Source extract:
*** Block opens ***
Words by Laura Perm-Jardin
Photographs by Adam Kremer
Infiltrating the surf and indie rock sounds that hold a monopoly on the independent Brisbane music scene, Argentina the solo project of Alex Ritchie provides refreshing choice of summer soundtrack. His catchy blend of ambient electronica, synth-y pop and layered vocals has generated much hype between his new release, anticipated to drop some time this year.
From first listen, I envisioned Argentina as a cross between a more modest M83 and Manchester Orchestra. Birthed from failed Pop-Punk band beginnings, there’s still a hint of ‘Hellogoodbye’ in Ritchie’s synth-y compositions, however he has grown from a culmination of influences to become a unique inclusion into Brisbane’s current music scene. Taking notes from local musical veterans Arrows and Paper and The Plane (circa 2008) the band’s more shoegazey indie brand of song is apparent in Ritchie’s vocal styling’s. The enunciated and at times, slightly spoken word vocals do not shy away from the Australian accent, much like another one of Ritchie’s major influences, An Horse.
Along with a number of self composed tracks, written and produced by Ritchie himself, Argentina has payed homage to one of his major inspirations, putting an unusual but very interesting spin on An Horse’s track ‘Camp Out.’ The original track features a simple guitar riff paired with a light percussion line featuring tambourine. Ritchie’s spin transforms the tune into what could be an entirely new song. His addition of piano organ and underlying deep synth adds layers and substance to the An Horse track whilst still preserving the original melodic elements of the song. The electronic drumbeat, echoing refrain paired with a quickly ascending and descending synth riff is reminiscent of the successes of The Postal Service.
*** Block closes ***
Provided information:
*** Block opens ***
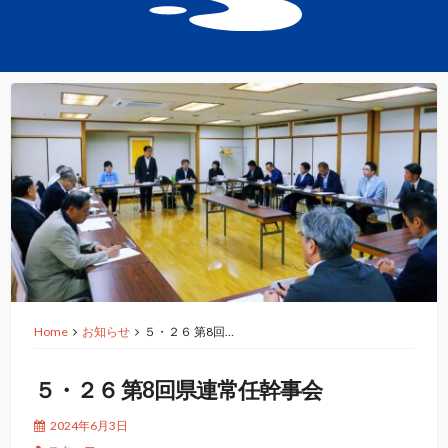
Home
お知らせ
５・２６ 第8回…
５・２６ 第8回県連常任幹事会
2024年6月3日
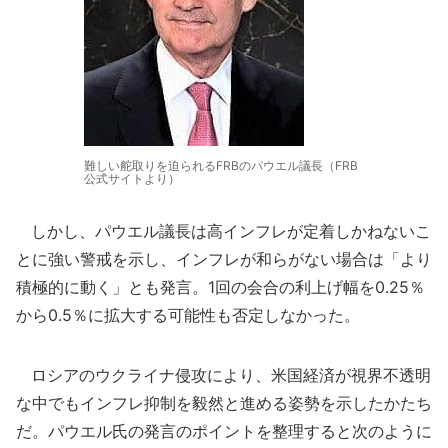
難しい舵取りを迫られるFRBのパウエル議長（FRB
公式サイトより）
しかし、パウエル議長は高インフレが定着しかねないこ
とに強い警戒を示し、インフレが和らがない場合は「より
積極的に動く」とも発言。1回の会合の利上げ幅を0.25％
から0.5％に拡大する可能性も否定しなかった。
ロシアのウクライナ侵攻により、米国経済が視界不透明
な中でもインフレ抑制を毅然と進める姿勢を示したかたち
だ。パウエル氏の発言のポイントを整理すると次のように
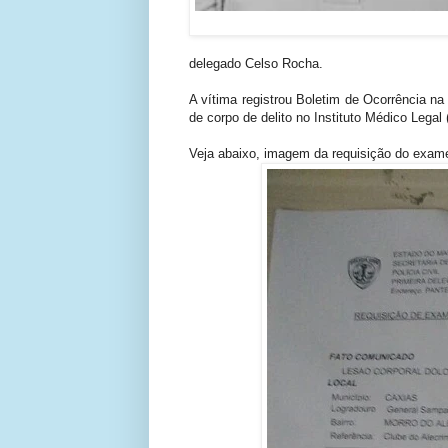
delegado Celso Rocha.
A vítima registrou Boletim de Ocorrência na
de corpo de delito no Instituto Médico Legal
Veja abaixo, imagem da requisição do exame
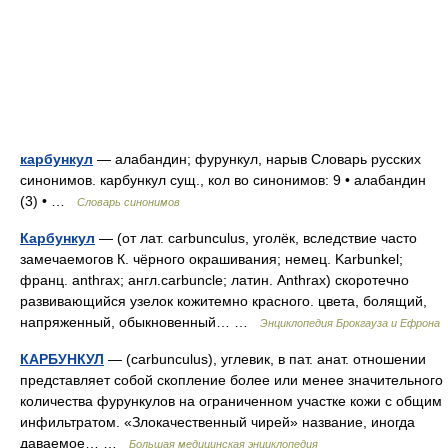
карбункул
— алабандин; фурункул, нарыв Словарь русских
синонимов. карбункул сущ., кол во синонимов: 9 • алабандин
(3) • …
Словарь синонимов
Карбункул
— (от лат. carbunculus, уголёк, вследствие часто
замечаемогов К. чёрного окрашивания; немец. Karbunkel;
франц. anthrax; англ.carbuncle; латин. Anthrax) скоротечно
развивающийся узелок кожитемно красного. цвета, болящий,
напряженный, обыкновенный… …
Энциклопедия Брокгауза и Ефрона
КАРБУНКУЛ
— (carbunculus), углевик, в пат. анат. отношении
представляет собой скопление более или менее значительного
количества фурункулов на ограниченном участке кожи с общим
инфильтратом. «Злокачественный чирей» название, иногда
даваемое… …
Большая медицинская энциклопедия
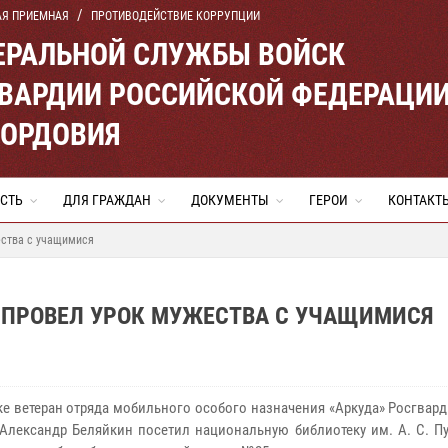
АЯ ПРИЕМНАЯ
ПРОТИВОДЕЙСТВИЕ КОРРУПЦИИ
ЕРАЛЬНОЙ СЛУЖБЫ ВОЙСК
ВАРДИИ РОССИЙСКОЙ ФЕДЕРАЦИ
МОРДОВИЯ
СТЬ
ДЛЯ ГРАЖДАН
ДОКУМЕНТЫ
ГЕРОИ
КОНТАКТ
ества с учащимися
И ПРОВЕЛ УРОК МУЖЕСТВА С УЧАЩИМИСЯ
ке ветеран отряда мобильного особого назначения «Аркуда» Росгвар
 Александр Беляйкин посетил национальную библиотеку им. А. С. П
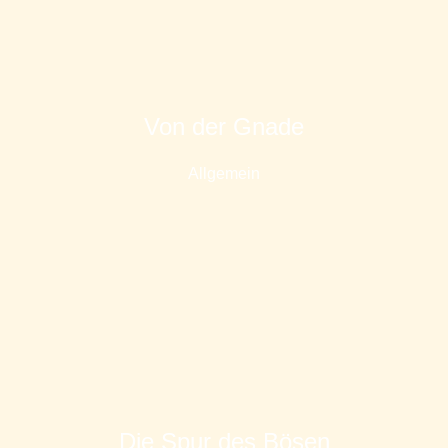
Von der Gnade
Allgemein
Die Spur des Bösen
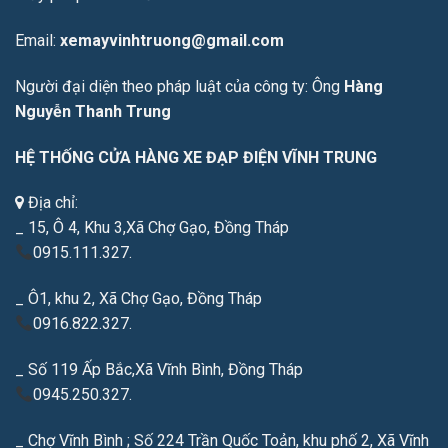
Email:
xemayvinhtruong@gmail.com
Người đại diện theo pháp luật của công ty: Ông
Hàng
Nguyễn Thanh Trung
HỆ THỐNG CỬA HÀNG XE ĐẠP ĐIỆN VĨNH TRUNG
Địa chỉ:
_ 15, Ô 4, Khu 3,Xã Chợ Gạo, Đồng Tháp
0915.111.327.
_ Ô1, khu 2, Xã Chợ Gạo, Đồng Tháp
0916.822.327.
_ Số 119 Ấp Bắc,Xã Vĩnh Bình, Đồng Tháp
0945.250.327.
_ Chợ Vĩnh Bình ; Số 224 Trần Quốc Toản, khu phố 2, Xã Vĩnh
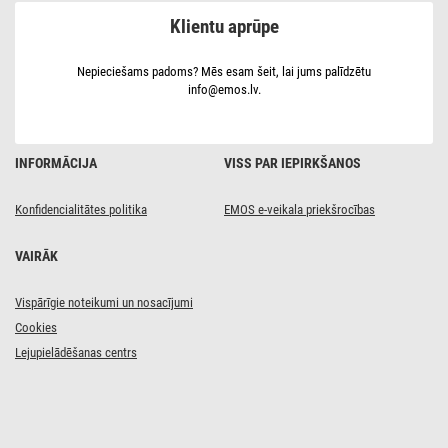
Klientu aprūpe
Nepieciešams padoms? Mēs esam šeit, lai jums palīdzētu
info@emos.lv.
INFORMĀCIJA
VISS PAR IEPIRKŠANOS
Konfidencialitātes politika
EMOS e-veikala priekšrocības
VAIRĀK
Vispārīgie noteikumi un nosacījumi
Cookies
Lejupielādēšanas centrs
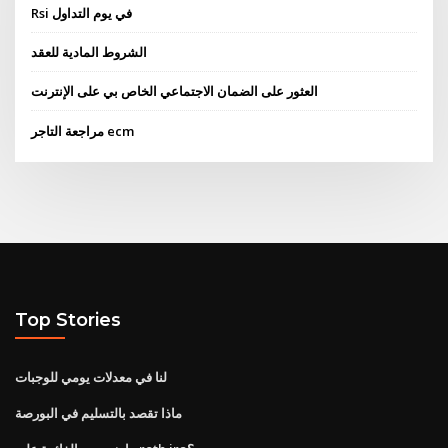
Rsi في يوم التداول
الشروط المادية للعقد
العثور على الضمان الاجتماعي الخاص بي على الإنترنت
مراجعة التاجر ecm
Top Stories
لنا في معدلات يومي للوجبات
ماذا تقصد بالتسليم في البورصة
*** Block closes ***
Description of the task:
Pick up the article on Argentina, Alex Ritchie's solo project, right after its last sentence about the cover of "Camp Out."

Reply to the task:
Ritchie’s most acclaimed track, Bad Kids begins with an infectious synth melody that instantly transported me to an all too familiar period in 2009 where the song “Fireflies” by Owl City was inescapable. However, unlike Owl City, Argentina’s dreamy synth pop introduction is not brutally interrupted with whiney vocals and terrible lyrics. Instead Argentina delivers a refreshing take on the usual synth pop approach adding harmonized layered vocals with an ambient but substantial bass line to his masterful creation. The track received much play on Triple J and attracted so much hype behind it that Alex was deemed to be one of Triple J’s Feature Unearthed Artist. The seductive brand of ‘minimalist synthpop’ as branded by Dom Alessio seems to have an element that almost anyone can identify with.
For the past few months Ritchie has been recording his first EP and planning his live show setup which promises live drum and percussion styling paired with a multitude of vocalists. The artist speculates that he doesn’t want the live experience to emulate a disk jockey set where he simply re-mediates his digital recordings into a live setting – he strives to bring something fresh to his performances. We’re looking forward to seeing Argentina perform alongside Pluto Jonze, Cub Scouts and Fairchild Republic at Cobra Kai Club hosted by Oh Hello on February 23rd and crossing our fingers that he’ll reveal some sneaky new tracks he’s been working so hard on.